Fenômeno semelhante ocorreu no instituto da boa-fé. Inicialmente, o aspecto subjetivo era o único conhecido pela boa-fé, que buscava apurar na intenção do agente os reflexos jurídicos da sua ação ou omissão.

O contrário da boa-fé subjetiva significa, assim, má-fé. Contudo, já há algum tempo se fala no aspecto objetivo da boa-fé, como padrão de conduta esperado pelos membros da sociedade. Não está em jogo propriamente a intenção do agente, mas se a conduta praticada está dentro do molde social. Destarte, mesmo de boa-fé (subjetiva), ainda assim, não há óbice alguma de desrespeito a algum padrão comportamental juridicamente relevante (boa-fé objetiva), o que inclusive pode acarretar na anulação do negócio.

Fechado o parêntese, dá pra notar um deslocamento do prisma eminentemente subjetivo para o aspecto objetivo dos institutos. Talvez essa migração ocorra por motivos processuais, especialmente em razão da dificuldade de se provar a culpa (na Responsabilidade Civil), ou a verdadeira intenção do agente no momento do negócio.

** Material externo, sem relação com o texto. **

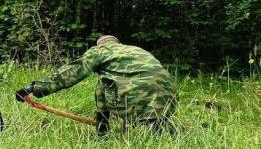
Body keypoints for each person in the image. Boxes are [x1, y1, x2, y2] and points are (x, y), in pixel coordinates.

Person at [15, 35, 177, 136]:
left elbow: (72, 72)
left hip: (135, 98)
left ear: (101, 45)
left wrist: (34, 88)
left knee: (102, 83)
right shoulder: (135, 49)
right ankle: (158, 126)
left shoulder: (100, 51)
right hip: (169, 98)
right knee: (116, 81)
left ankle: (103, 129)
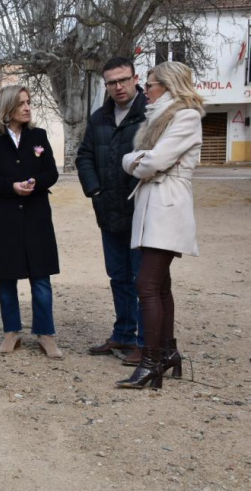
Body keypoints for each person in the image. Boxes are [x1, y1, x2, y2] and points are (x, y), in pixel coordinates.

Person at [117, 61, 203, 389]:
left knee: (147, 285)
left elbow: (151, 161)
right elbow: (138, 159)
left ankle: (152, 361)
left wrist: (140, 161)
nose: (145, 90)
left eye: (150, 85)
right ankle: (167, 352)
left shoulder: (185, 116)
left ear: (168, 86)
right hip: (155, 204)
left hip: (167, 206)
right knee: (160, 284)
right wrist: (139, 161)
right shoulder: (158, 119)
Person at [0, 85, 62, 359]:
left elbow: (51, 173)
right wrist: (10, 186)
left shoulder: (39, 136)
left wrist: (36, 183)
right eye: (21, 103)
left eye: (28, 102)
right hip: (4, 218)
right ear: (7, 108)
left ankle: (46, 334)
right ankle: (11, 331)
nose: (27, 108)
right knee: (6, 277)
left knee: (41, 277)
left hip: (36, 215)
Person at [75, 57, 146, 362]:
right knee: (118, 276)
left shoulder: (150, 114)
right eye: (112, 82)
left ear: (135, 78)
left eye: (123, 80)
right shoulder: (99, 118)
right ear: (105, 84)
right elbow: (84, 156)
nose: (118, 87)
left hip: (142, 209)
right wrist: (95, 190)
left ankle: (145, 341)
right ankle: (123, 335)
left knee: (143, 280)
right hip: (108, 210)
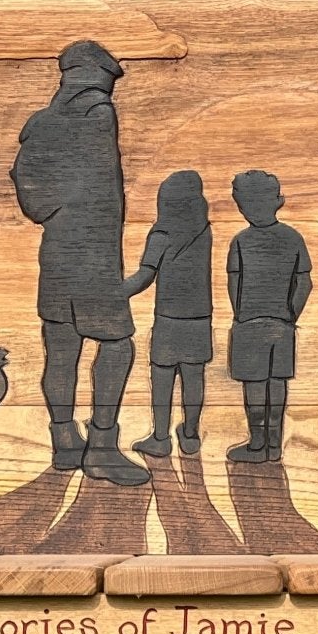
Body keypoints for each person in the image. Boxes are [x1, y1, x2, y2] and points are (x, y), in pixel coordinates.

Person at [10, 39, 149, 486]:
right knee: (116, 344)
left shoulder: (39, 123)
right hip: (94, 252)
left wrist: (53, 212)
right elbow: (102, 190)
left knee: (62, 347)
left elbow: (27, 186)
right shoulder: (97, 115)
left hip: (56, 251)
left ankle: (64, 441)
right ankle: (103, 447)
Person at [122, 170, 213, 457]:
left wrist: (113, 292)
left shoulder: (162, 232)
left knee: (162, 376)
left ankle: (160, 438)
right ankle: (190, 435)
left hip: (169, 317)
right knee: (194, 376)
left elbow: (144, 277)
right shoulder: (204, 230)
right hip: (200, 317)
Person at [224, 169, 311, 463]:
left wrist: (242, 314)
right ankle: (273, 445)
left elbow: (234, 283)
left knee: (255, 386)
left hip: (249, 324)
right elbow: (305, 281)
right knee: (278, 383)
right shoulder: (293, 237)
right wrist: (289, 315)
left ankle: (257, 443)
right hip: (282, 326)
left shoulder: (240, 241)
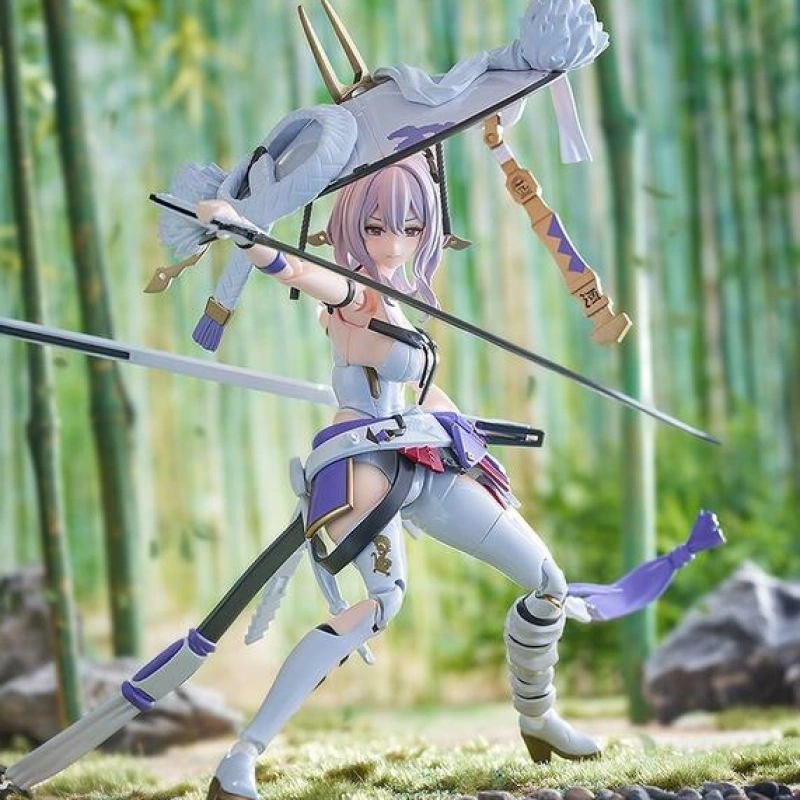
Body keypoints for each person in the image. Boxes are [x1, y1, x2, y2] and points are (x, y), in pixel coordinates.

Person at [197, 152, 601, 800]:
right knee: (382, 604)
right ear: (352, 226)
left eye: (410, 227)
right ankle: (242, 757)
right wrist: (249, 238)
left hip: (421, 451)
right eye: (377, 226)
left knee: (548, 583)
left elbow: (418, 389)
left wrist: (459, 427)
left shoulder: (397, 298)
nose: (393, 242)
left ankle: (540, 717)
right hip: (366, 463)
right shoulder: (353, 291)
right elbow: (303, 273)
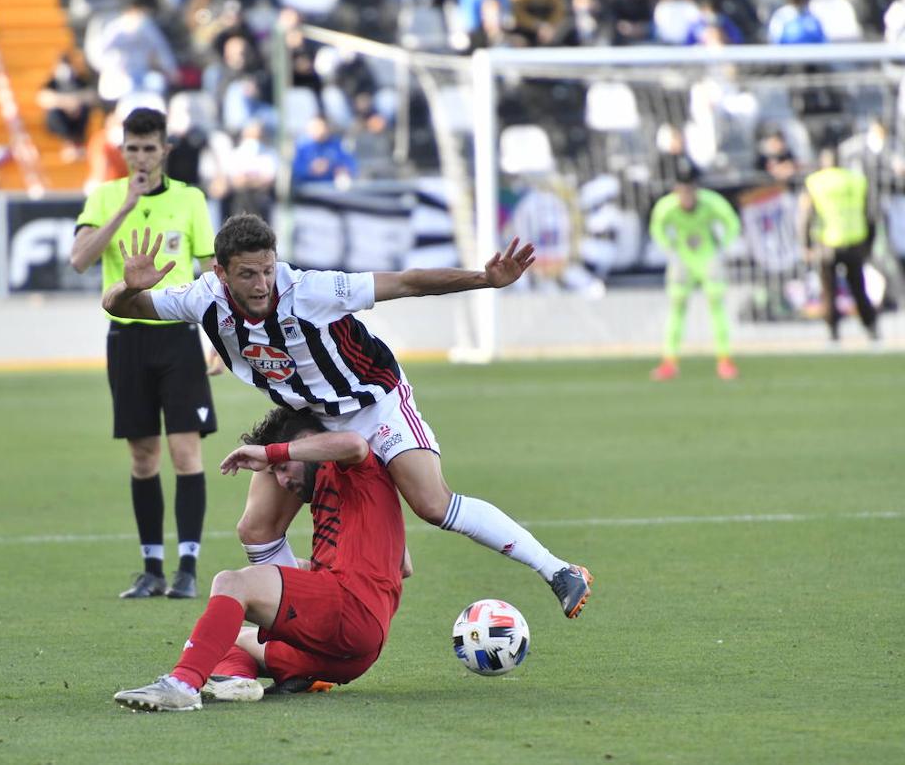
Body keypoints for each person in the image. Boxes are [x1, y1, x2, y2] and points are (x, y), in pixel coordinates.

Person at [103, 214, 594, 620]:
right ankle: (306, 623)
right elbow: (122, 307)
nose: (262, 283)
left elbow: (404, 282)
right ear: (222, 272)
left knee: (431, 503)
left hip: (374, 401)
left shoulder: (312, 290)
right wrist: (127, 290)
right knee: (256, 529)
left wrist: (485, 279)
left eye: (268, 270)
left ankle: (558, 570)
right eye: (248, 274)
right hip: (307, 418)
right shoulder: (203, 297)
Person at [114, 407, 410, 711]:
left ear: (308, 442)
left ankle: (182, 685)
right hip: (351, 654)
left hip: (350, 615)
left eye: (282, 467)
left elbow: (354, 444)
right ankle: (237, 681)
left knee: (232, 583)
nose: (281, 482)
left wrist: (272, 452)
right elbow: (405, 567)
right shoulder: (336, 491)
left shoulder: (353, 467)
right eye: (275, 472)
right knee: (226, 639)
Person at [69, 108, 218, 600]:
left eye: (149, 148)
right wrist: (125, 207)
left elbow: (213, 271)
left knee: (185, 451)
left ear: (165, 151)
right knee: (143, 456)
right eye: (131, 148)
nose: (139, 157)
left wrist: (220, 338)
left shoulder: (190, 199)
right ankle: (152, 567)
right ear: (122, 150)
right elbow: (80, 259)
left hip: (177, 337)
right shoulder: (106, 195)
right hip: (127, 338)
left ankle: (188, 568)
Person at [647, 172, 742, 381]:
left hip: (707, 256)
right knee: (677, 307)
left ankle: (725, 360)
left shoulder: (711, 203)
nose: (686, 197)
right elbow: (656, 227)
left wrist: (722, 246)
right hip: (682, 258)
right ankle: (669, 361)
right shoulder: (667, 207)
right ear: (676, 192)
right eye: (682, 192)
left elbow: (732, 223)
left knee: (717, 306)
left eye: (690, 192)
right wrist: (669, 248)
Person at [797, 148, 878, 343]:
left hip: (827, 243)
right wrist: (869, 243)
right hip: (855, 241)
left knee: (829, 290)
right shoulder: (856, 180)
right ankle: (871, 327)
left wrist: (805, 244)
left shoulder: (816, 182)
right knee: (859, 288)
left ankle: (833, 332)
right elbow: (870, 214)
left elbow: (806, 215)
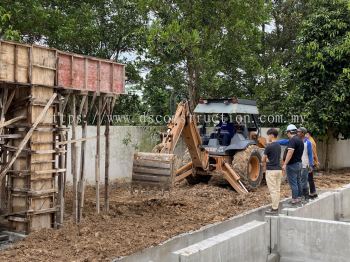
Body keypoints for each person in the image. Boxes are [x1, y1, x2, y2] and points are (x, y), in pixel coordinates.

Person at [281, 124, 304, 206]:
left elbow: (290, 152)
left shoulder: (292, 140)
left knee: (293, 182)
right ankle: (299, 197)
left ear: (289, 132)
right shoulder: (300, 140)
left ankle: (294, 199)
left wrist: (285, 164)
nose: (287, 134)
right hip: (299, 163)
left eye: (287, 132)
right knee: (298, 181)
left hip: (292, 165)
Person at [262, 128, 282, 214]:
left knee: (273, 190)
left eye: (268, 135)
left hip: (271, 171)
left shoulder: (268, 146)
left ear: (272, 135)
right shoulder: (279, 146)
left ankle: (274, 209)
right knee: (277, 190)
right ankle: (276, 206)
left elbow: (263, 159)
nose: (267, 137)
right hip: (278, 170)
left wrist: (266, 161)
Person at [297, 127, 313, 202]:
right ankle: (300, 196)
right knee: (298, 181)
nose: (297, 133)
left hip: (305, 164)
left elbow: (310, 154)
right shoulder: (296, 141)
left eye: (299, 132)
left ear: (303, 133)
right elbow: (286, 141)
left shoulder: (308, 142)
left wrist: (311, 165)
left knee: (304, 180)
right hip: (297, 164)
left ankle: (306, 196)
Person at [305, 131, 319, 198]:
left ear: (308, 134)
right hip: (310, 162)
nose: (304, 135)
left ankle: (312, 193)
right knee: (310, 178)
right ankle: (313, 192)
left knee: (309, 178)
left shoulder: (310, 142)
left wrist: (316, 161)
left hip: (309, 163)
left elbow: (313, 153)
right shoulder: (311, 140)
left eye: (305, 134)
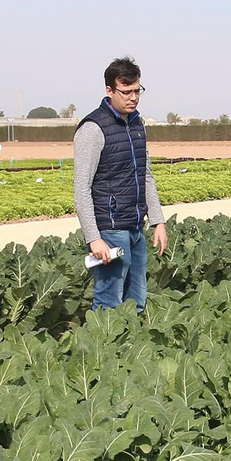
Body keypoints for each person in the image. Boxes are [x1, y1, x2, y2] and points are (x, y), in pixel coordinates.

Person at [73, 56, 167, 310]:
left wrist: (157, 220)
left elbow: (145, 175)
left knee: (137, 300)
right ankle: (103, 349)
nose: (133, 97)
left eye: (137, 91)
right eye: (126, 92)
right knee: (109, 301)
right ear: (109, 90)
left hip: (136, 226)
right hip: (110, 229)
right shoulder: (93, 128)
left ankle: (131, 348)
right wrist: (94, 238)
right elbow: (81, 188)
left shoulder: (137, 124)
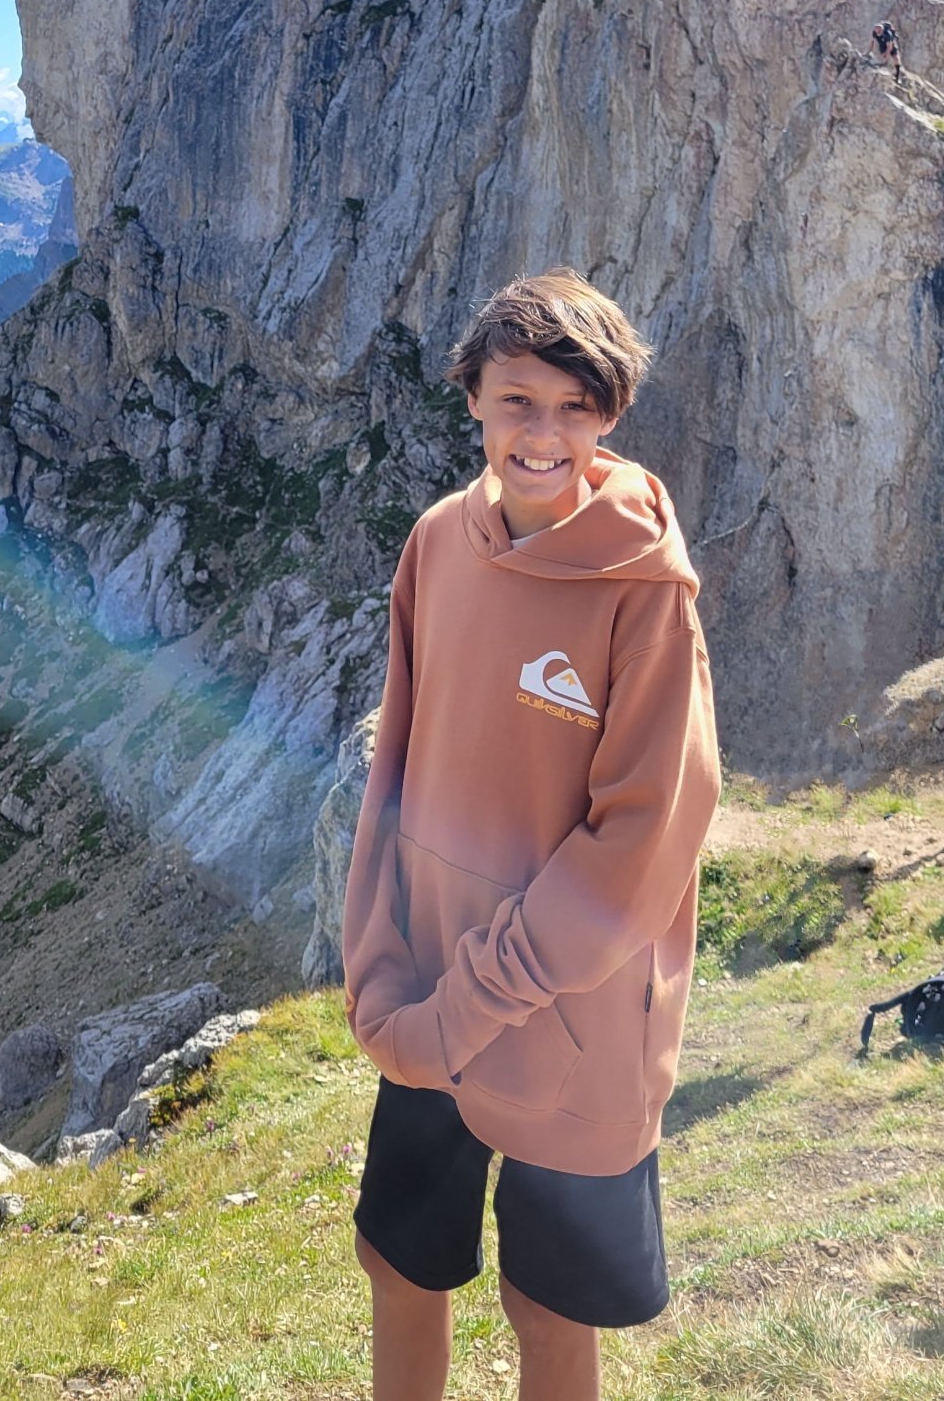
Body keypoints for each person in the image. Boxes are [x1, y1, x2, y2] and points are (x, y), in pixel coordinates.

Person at [342, 269, 721, 1401]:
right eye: (516, 401)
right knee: (398, 1262)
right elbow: (396, 769)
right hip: (424, 994)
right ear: (472, 398)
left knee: (547, 1310)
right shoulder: (436, 544)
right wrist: (380, 968)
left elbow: (639, 842)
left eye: (574, 407)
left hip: (572, 1017)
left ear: (608, 415)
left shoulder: (644, 590)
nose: (542, 434)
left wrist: (461, 1009)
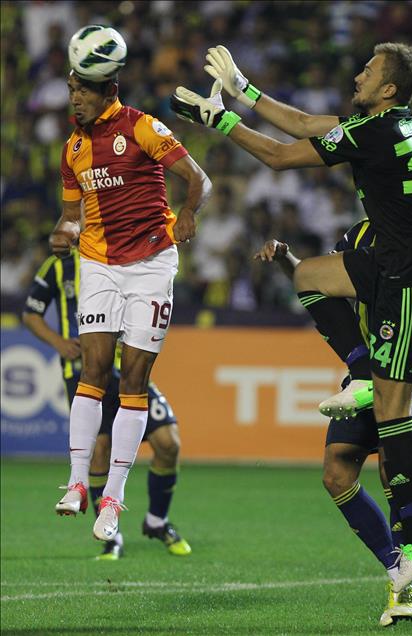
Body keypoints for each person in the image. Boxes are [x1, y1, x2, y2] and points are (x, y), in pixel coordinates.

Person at [170, 42, 412, 592]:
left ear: (389, 88)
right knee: (308, 276)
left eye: (369, 71)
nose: (358, 75)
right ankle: (361, 369)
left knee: (392, 411)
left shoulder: (375, 134)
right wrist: (243, 89)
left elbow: (281, 156)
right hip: (396, 263)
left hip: (411, 274)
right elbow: (303, 123)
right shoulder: (391, 126)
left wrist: (221, 121)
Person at [254, 224, 412, 626]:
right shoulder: (358, 235)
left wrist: (404, 284)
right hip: (366, 374)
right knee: (336, 475)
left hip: (406, 371)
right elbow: (321, 280)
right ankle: (397, 567)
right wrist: (286, 260)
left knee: (391, 466)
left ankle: (404, 588)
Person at [51, 26, 211, 544]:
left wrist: (188, 214)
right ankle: (77, 482)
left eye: (82, 90)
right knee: (93, 370)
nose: (74, 98)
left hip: (151, 264)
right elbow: (71, 214)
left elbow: (199, 179)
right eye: (71, 89)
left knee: (134, 380)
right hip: (98, 263)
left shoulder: (142, 127)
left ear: (108, 90)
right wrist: (63, 230)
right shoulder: (72, 149)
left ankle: (113, 500)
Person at [22, 248, 191, 560]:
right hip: (83, 368)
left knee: (169, 442)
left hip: (124, 367)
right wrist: (60, 343)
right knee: (100, 448)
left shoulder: (131, 251)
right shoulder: (60, 265)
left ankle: (157, 521)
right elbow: (31, 313)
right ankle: (112, 536)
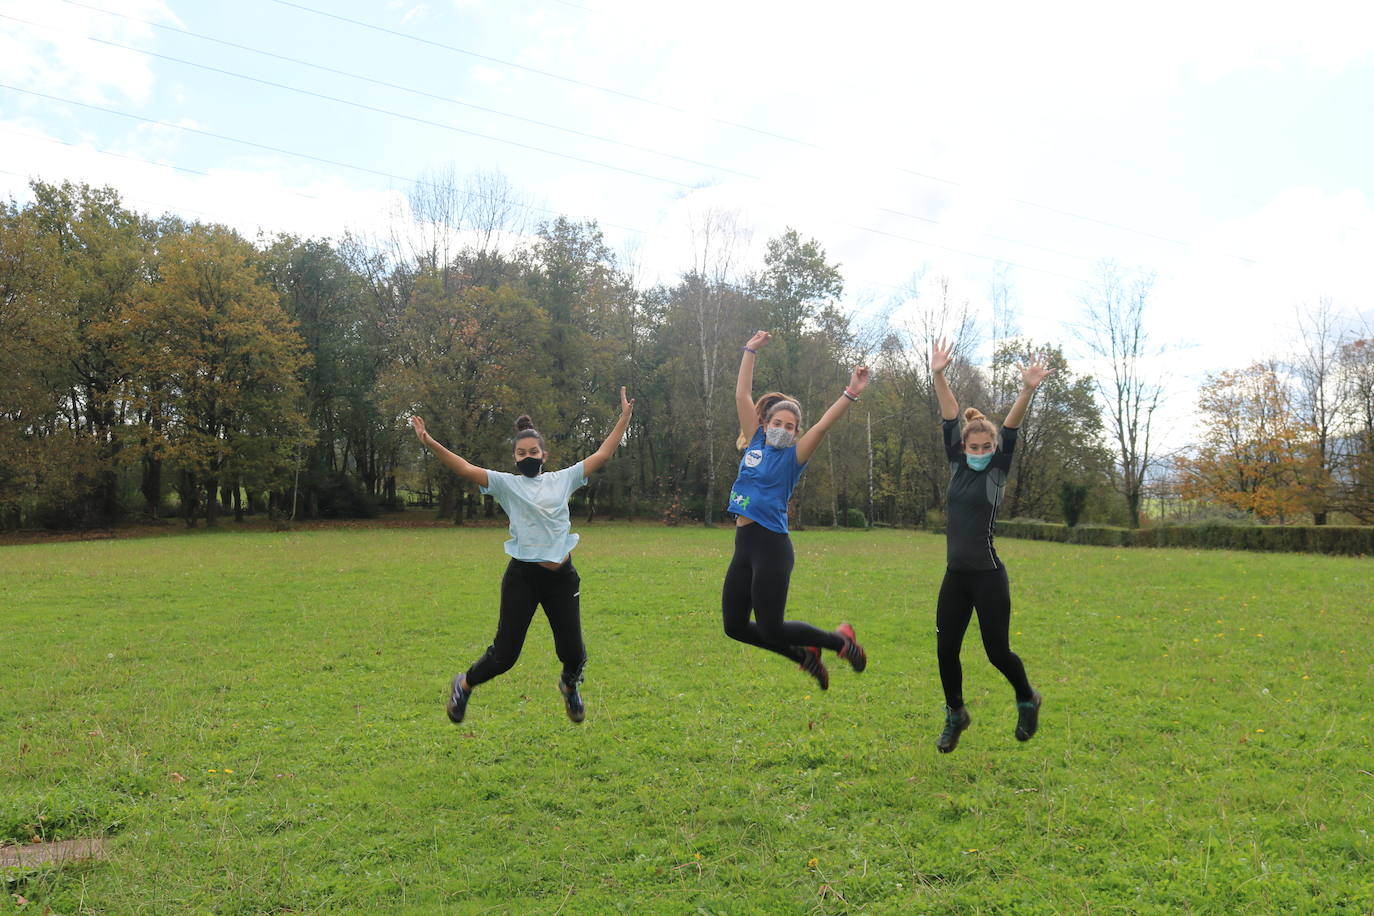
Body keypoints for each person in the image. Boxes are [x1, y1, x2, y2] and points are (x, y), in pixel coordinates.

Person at [409, 388, 635, 725]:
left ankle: (569, 685)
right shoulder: (506, 484)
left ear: (543, 454)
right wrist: (429, 442)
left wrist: (623, 420)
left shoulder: (564, 478)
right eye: (520, 452)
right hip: (523, 578)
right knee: (505, 655)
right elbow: (465, 467)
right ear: (515, 458)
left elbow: (603, 454)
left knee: (574, 653)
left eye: (533, 451)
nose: (527, 455)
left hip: (561, 578)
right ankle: (464, 684)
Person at [721, 330, 870, 690]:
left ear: (795, 431)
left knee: (772, 626)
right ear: (765, 424)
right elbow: (742, 394)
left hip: (772, 546)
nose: (783, 430)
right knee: (735, 627)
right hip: (744, 545)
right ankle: (804, 655)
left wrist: (851, 392)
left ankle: (841, 641)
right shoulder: (754, 441)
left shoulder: (794, 457)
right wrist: (749, 350)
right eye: (777, 424)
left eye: (790, 426)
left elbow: (822, 426)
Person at [929, 338, 1050, 752]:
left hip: (988, 576)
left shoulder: (997, 469)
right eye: (973, 447)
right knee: (946, 650)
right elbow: (949, 412)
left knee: (998, 652)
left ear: (994, 449)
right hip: (955, 577)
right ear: (964, 448)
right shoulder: (958, 464)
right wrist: (939, 374)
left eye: (985, 447)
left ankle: (1026, 697)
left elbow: (1012, 425)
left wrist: (1027, 390)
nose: (979, 452)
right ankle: (955, 714)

A índole do dano moral certamente é subjetiva, é exclusivamente a vítima que tem exata compreensão do seu sofrimento. Todavia, é possível notar que o Superior Tribunal de Justiça constantemente tem considerado a vertente “objetiva” do dano moral. Explico melhor. O posicionamento do Tribunal é pacífico ao admitir a condenação por danos morais quando há inscrição indevida nos cadastros de proteção ao crédito, contudo, como não há como demonstrar que de fato a vítima teve um transtorno moral com a inscrição (pode acontecer que isso não tenha acarretado prejuízos psíquicos à vítima, que apenas buscou o Judiciário para pleitear uma oportuna compensação financeira), acaba-se por definir “que qualquer pessoa inscrita nos cadastros de restrição creditícia sofre danos morais”, independentemente se de fato houve abalo ou transtorno psíquico na sua moral (subjetiva).

Esse é padrão objetivo de comportamento definido pelo Tribunal, fala-se até em “dano moral presumido”, o que obviamente não permite uma análise da real afronta na moral da vítima. Assim, “a jurisprudência do STJ entende que a inscrição indevida em cadastros de proteção ao crédito, por si só, justifica o pedido de ressarcimento a título de danos morais, tendo em vista a possibilidade de presunção do abalo moral sofrido” (REsp 2004/0017142-0).

Por fim, amiúde os critérios subjetivos vão cedendo espaço para uma “objetivação” do direito, o que certamente pode facilitar um tratamento homogêneo dos jurisdicionados, mas por outro lado pode acarretar pontuais injustiças lamentáveis.